■ Work instructions
Return every entry in full, with no alterations.

*** Opening Data for review ***

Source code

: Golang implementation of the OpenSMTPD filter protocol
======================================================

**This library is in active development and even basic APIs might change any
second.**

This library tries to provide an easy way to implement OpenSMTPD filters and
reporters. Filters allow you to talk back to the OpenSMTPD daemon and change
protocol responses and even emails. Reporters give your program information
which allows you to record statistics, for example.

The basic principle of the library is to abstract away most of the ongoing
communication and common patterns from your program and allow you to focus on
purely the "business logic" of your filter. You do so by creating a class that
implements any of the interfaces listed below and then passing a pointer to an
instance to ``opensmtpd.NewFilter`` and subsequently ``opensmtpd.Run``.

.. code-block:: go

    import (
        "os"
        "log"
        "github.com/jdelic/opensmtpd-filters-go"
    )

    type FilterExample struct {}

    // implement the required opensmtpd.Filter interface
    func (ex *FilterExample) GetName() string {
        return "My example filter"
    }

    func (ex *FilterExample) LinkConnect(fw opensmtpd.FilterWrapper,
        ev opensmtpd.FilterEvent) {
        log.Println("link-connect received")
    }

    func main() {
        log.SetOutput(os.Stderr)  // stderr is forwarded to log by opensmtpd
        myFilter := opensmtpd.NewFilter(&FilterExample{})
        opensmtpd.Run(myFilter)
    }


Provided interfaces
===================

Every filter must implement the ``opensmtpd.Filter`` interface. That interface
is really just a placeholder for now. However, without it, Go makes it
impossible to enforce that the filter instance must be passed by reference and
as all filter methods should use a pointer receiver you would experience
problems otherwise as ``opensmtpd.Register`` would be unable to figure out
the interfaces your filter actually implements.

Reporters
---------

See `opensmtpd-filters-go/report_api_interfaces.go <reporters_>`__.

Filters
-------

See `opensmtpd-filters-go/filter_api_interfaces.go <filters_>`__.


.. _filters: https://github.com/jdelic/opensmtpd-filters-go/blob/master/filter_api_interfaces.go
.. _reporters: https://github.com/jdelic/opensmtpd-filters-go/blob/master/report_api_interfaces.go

*** Closing Data for review ***

■ Answer to the problem
Source code

: Golang implementation of the OpenSMTPD filter protocol
======================================================

**This library is in active development and even basic APIs might change any
second.**

This library tries to provide an easy way to implement OpenSMTPD filters and
reporters. Filters allow you to talk back to the OpenSMTPD daemon and change
protocol responses and even emails. Reporters give your program information
which allows you to record statistics, for example.

The basic principle of the library is to abstract away most of the ongoing
communication and common patterns from your program and allow you to focus on
purely the "business logic" of your filter. You do so by creating a class that
implements any of the interfaces listed below and then passing a pointer to an
instance to ``opensmtpd.NewFilter`` and subsequently ``opensmtpd.Run``.

.. code-block:: go

    import (
        "os"
        "log"
        "github.com/jdelic/opensmtpd-filters-go"
    )

    type FilterExample struct {}

    // implement the required opensmtpd.Filter interface
    func (ex *FilterExample) GetName() string {
        return "My example filter"
    }

    func (ex *FilterExample) LinkConnect(fw opensmtpd.FilterWrapper,
        ev opensmtpd.FilterEvent) {
        log.Println("link-connect received")
    }

    func main() {
        log.SetOutput(os.Stderr)  // stderr is forwarded to log by opensmtpd
        myFilter := opensmtpd.NewFilter(&FilterExample{})
        opensmtpd.Run(myFilter)
    }


Provided interfaces
===================

Every filter must implement the ``opensmtpd.Filter`` interface. That interface
is really just a placeholder for now. However, without it, Go makes it
impossible to enforce that the filter instance must be passed by reference and
as all filter methods should use a pointer receiver you would experience
problems otherwise as ``opensmtpd.Register`` would be unable to figure out
the interfaces your filter actually implements.

Reporters
---------

See `opensmtpd-filters-go/report_api_interfaces.go <reporters_>`__.

Filters
-------

See `opensmtpd-filters-go/filter_api_interfaces.go <filters_>`__.


.. _filters: https://github.com/jdelic/opensmtpd-filters-go/blob/master/filter_api_interfaces.go
.. _reporters: https://github.com/jdelic/opensmtpd-filters-go/blob/master/report_api_interfaces.go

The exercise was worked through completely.